A method of reinforcement learning (RL) that takes into account the safety of an agent during training and deployment. In many sequential decision-making problems, it is important that while the agent optimizes its long-term performance, it also avoids generating unsafe policies, both during training and at convergence. In these problems, an unsafe policy could cause damage to the agent (e.g., a robot) or to the environment (the plant or the people working nearby). In this work, we first formulate safety by imposing constraints and then propose a class of reinforcement learning algorithms that 1) learn optimal safe policies, and 2) do not generate policies that violate the constraints (unsafe policies), even during training. The main characteristic of our algorithms is the use of Lyapunov functions, a concept that has been extensively studied in control theory to analyze the stability of dynamical systems, to guarantee safety.
HOW IT WORKS:
We first formulate the problem of safe sequential decision-making as a constrained Markov decision process (CMDP). Our goal here is to learn an optimal feasible policy, while we ensure that only feasible policies are executed during training. We propose a linear-programming-based algorithm to construct Lyapunov functions with respect to the CMDP constraints. We then leverage the properties of these functions to develop dynamic programming (DP) algorithms to solve the CMDP.
Contribution 1: Assuming the CMDP is known and finite, we present two safe DP algorithms, called safe policy iteration and safe value iteration. We analyze these algorithms and prove that 1) the policies generated at the iterations of these algorithms are safe and monotonically improving, and 2) under certain technical assumptions, the algorithms achieve optimality. We evaluate our algorithms on planning tasks in a benchmark 2D maze and show that they outperform common baselines in terms of balancing performance and constraint satisfaction.
Contribution 2: To handle unknown and large (or continuous) CMDPs, we propose two approximate DP algorithms, called safe DQN and safe DPI. In order to evaluate these algorithms, we repeat the same experiments as above, but this time we assume the model is unknown and the state space is the aerial pixel image of the maze, and not the (x,y) coordinate of the agent. The results still indicate that our algorithms balance performance and constraint satisfaction better than the baselines.

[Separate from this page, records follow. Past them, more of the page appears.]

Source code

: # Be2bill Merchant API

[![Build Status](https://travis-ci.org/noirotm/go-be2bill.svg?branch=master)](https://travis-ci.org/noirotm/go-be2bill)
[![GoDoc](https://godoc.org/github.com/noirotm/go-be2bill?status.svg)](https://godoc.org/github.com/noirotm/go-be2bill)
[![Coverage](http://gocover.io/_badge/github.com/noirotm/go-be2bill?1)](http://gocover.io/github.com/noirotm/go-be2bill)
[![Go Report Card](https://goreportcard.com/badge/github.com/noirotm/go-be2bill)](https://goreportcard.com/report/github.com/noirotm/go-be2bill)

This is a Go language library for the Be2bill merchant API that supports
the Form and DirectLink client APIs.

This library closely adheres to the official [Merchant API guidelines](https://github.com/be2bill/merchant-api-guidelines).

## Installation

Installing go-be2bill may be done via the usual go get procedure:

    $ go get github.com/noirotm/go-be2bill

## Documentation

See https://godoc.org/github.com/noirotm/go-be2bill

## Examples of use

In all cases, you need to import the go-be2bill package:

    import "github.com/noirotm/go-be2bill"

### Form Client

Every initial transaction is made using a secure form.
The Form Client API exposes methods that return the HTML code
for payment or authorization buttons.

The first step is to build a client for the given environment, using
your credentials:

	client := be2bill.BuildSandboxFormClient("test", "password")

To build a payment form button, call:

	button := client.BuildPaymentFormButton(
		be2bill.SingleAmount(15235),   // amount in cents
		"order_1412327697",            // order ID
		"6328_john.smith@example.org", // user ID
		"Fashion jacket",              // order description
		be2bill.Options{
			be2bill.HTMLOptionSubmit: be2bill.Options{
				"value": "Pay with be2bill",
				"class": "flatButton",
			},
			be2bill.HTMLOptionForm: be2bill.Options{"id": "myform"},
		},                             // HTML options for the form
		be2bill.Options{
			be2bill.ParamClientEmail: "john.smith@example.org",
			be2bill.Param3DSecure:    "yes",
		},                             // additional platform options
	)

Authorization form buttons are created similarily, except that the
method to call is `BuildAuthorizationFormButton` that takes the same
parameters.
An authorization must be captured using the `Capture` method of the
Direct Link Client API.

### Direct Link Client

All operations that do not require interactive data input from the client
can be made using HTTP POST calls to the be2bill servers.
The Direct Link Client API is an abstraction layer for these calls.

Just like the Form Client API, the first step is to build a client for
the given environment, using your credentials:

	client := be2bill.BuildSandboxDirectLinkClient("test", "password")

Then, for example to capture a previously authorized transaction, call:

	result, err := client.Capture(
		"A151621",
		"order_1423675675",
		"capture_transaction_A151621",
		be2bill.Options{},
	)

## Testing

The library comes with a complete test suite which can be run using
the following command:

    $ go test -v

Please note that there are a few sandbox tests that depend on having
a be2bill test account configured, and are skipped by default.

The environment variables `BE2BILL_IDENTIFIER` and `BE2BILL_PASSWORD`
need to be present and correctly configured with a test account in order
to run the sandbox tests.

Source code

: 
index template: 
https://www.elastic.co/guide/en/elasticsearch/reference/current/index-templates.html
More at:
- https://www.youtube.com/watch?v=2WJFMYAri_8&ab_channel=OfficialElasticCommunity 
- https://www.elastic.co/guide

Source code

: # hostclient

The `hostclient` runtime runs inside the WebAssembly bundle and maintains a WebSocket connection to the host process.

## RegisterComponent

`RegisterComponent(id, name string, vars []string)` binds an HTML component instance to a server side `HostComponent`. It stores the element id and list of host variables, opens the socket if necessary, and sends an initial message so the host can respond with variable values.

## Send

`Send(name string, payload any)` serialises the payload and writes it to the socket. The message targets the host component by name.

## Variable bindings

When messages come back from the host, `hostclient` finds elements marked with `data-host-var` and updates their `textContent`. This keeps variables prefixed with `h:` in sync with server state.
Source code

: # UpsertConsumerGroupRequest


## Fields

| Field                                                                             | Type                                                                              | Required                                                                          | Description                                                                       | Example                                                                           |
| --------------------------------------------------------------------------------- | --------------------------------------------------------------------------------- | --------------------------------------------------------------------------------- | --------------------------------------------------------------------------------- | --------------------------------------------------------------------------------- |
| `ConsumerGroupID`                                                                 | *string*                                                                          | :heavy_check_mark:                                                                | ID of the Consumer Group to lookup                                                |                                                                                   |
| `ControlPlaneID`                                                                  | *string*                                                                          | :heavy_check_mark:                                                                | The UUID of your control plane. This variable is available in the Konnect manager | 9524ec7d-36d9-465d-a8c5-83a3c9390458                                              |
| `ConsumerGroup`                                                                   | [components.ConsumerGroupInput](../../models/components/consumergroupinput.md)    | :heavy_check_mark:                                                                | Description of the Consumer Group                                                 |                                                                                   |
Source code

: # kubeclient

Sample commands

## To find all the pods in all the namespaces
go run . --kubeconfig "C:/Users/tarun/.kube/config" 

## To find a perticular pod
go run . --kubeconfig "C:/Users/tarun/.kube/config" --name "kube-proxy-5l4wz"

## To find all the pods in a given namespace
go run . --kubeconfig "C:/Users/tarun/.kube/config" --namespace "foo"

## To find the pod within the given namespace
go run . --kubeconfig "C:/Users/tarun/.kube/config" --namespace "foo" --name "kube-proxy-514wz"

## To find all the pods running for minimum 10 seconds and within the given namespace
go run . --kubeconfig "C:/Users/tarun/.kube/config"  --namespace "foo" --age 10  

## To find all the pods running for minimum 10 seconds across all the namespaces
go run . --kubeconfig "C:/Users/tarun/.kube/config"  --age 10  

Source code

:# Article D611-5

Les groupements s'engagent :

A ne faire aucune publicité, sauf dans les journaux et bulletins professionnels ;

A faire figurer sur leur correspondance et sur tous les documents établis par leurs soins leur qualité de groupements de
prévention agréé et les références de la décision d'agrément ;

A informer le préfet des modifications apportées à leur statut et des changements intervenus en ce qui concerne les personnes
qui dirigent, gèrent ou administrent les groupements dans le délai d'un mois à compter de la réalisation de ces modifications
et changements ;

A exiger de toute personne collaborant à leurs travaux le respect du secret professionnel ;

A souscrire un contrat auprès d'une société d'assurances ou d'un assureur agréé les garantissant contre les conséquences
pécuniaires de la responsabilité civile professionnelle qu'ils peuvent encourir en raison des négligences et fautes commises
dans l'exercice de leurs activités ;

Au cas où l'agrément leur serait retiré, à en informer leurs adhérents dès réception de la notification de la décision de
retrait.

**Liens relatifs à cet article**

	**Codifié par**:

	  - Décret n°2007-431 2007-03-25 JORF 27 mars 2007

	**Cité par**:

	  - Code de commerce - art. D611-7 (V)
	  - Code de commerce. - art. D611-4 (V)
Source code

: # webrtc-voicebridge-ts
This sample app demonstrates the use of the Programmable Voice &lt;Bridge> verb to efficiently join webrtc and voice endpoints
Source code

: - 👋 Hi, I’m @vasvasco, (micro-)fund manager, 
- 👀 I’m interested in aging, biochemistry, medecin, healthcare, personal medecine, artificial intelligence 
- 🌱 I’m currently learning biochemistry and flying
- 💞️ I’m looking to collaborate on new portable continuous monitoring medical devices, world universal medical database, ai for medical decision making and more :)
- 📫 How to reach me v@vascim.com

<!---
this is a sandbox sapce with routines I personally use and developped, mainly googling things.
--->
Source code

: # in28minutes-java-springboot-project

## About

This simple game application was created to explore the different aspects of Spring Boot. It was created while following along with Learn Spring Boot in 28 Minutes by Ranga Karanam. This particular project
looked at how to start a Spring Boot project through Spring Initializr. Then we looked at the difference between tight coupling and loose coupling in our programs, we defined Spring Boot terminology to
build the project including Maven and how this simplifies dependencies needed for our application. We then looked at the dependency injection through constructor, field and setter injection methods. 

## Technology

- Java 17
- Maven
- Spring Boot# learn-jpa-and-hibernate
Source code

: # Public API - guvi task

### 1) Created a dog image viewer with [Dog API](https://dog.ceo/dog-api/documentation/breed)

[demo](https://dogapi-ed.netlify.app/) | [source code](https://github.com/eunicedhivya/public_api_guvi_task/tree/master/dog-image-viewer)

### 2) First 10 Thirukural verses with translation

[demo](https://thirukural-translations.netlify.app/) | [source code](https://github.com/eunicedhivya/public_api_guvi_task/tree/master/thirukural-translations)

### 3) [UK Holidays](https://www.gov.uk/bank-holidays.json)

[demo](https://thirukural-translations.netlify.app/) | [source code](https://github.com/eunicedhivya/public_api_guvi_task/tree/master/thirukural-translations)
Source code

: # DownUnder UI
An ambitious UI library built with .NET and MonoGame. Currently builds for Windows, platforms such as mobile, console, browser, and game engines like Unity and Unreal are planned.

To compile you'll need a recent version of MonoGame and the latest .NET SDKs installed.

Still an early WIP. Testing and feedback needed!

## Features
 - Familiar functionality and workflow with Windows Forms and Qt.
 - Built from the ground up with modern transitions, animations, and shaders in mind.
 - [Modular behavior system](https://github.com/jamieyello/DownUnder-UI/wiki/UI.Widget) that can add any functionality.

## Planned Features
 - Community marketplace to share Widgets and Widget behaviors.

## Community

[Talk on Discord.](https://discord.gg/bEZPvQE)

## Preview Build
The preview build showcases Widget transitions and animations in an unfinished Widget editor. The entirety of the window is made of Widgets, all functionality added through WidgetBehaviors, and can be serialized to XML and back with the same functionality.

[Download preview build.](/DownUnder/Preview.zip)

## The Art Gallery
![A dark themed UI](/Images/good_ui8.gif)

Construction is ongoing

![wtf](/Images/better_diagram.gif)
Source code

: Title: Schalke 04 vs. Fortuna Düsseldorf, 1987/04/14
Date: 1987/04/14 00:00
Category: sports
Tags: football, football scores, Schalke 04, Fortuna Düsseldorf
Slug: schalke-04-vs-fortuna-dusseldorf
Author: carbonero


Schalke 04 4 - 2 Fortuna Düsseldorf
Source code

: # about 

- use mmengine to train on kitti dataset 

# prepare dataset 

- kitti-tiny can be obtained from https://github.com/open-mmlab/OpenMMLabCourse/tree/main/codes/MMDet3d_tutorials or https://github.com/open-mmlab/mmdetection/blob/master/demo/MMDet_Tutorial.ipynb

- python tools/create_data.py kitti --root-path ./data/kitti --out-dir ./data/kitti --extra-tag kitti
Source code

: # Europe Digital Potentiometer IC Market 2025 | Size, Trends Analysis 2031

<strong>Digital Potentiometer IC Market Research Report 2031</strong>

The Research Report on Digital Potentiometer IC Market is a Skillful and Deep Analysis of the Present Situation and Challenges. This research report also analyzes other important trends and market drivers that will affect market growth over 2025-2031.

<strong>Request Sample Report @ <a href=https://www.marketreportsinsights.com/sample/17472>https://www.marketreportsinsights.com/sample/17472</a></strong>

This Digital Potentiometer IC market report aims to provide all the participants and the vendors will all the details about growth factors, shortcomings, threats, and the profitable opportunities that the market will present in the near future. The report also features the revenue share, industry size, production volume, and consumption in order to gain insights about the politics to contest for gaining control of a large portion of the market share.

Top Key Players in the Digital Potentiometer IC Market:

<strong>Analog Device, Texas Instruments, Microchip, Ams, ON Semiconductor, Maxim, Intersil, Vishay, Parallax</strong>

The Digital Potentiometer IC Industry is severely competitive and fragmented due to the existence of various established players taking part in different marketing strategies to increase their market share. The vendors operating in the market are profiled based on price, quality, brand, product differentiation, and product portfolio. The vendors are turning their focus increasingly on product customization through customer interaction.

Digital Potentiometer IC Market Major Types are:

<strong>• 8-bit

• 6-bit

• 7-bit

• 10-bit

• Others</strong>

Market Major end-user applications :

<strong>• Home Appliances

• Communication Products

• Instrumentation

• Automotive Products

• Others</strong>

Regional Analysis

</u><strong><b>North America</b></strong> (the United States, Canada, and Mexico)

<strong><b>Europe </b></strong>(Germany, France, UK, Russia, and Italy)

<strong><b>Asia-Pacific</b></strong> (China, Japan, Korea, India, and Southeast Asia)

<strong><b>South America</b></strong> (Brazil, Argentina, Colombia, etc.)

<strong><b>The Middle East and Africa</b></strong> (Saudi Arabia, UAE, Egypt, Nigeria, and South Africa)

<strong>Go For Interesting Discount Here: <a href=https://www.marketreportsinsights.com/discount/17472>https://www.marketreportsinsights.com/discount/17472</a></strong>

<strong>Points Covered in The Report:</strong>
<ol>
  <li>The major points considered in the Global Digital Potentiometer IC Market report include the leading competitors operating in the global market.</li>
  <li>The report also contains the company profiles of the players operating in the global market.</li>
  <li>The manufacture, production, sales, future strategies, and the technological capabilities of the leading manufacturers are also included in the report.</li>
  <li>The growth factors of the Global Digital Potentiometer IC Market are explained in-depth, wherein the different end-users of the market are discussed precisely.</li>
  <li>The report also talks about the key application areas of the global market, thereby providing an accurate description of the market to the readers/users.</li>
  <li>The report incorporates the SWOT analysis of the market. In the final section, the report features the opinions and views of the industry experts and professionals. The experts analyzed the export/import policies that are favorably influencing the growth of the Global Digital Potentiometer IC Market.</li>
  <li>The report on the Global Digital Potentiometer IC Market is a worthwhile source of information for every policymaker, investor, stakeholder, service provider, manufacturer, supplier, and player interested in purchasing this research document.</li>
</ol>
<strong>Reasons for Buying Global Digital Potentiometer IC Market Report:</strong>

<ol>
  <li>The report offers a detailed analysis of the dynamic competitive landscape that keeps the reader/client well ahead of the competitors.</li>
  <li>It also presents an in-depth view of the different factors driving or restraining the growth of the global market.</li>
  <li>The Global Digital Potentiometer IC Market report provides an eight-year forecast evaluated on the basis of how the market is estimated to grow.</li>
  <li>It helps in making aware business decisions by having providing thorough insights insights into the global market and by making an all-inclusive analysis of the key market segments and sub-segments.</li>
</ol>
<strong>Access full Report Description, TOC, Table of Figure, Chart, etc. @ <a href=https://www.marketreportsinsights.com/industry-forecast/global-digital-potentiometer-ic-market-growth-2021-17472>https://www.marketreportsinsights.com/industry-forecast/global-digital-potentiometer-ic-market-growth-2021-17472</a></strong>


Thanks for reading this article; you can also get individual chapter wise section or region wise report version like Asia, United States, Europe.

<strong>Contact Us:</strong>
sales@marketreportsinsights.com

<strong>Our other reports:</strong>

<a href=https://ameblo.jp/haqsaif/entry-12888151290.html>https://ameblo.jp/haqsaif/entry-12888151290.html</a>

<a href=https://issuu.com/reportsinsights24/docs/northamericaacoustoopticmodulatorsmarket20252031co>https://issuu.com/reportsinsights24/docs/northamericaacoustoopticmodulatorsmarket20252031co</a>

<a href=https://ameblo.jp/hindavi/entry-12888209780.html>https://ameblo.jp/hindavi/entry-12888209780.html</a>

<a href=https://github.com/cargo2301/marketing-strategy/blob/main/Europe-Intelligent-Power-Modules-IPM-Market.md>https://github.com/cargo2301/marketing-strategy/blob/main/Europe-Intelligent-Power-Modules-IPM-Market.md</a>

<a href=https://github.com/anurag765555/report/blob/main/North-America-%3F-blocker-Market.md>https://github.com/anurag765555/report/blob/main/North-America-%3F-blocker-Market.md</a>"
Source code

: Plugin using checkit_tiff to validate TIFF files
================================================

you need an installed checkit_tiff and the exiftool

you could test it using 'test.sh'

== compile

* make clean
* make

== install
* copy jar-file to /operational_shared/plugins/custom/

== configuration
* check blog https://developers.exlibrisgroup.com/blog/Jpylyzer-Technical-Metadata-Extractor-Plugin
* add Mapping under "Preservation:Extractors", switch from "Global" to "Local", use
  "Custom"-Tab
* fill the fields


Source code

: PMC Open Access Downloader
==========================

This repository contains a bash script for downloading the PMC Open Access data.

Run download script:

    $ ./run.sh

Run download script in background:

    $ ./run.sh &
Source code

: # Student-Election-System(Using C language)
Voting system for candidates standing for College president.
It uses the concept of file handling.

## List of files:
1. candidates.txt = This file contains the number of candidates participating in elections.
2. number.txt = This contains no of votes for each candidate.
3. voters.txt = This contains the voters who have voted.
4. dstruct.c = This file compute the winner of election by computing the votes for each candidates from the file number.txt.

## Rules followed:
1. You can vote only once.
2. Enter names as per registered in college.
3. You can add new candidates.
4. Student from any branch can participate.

The safe RL algorithms proposed in this work are all value-function-based and therefore cannot handle easily problems that have large or continuous actions. In a follow-up work, we extend our approach to algorithms that are more suitable for continuous action problems and evaluate their performance in several simulated robot locomotion tasks, as well as in a real-world indoor robot navigation problem.
WHY IT MATTERS:
Our work represents a step toward using RL to solve real-world problems, where constraints on an agent's behavior are sometimes necessary for the sake of safety. This research could help remove an important obstacle hindering the widespread application of RL algorithms: the lack of algorithms that are able to keep an agent safe during training and also to return policies that are safe and perform well. We believe our work can help design RL algorithms that find a good balance between safety and performance.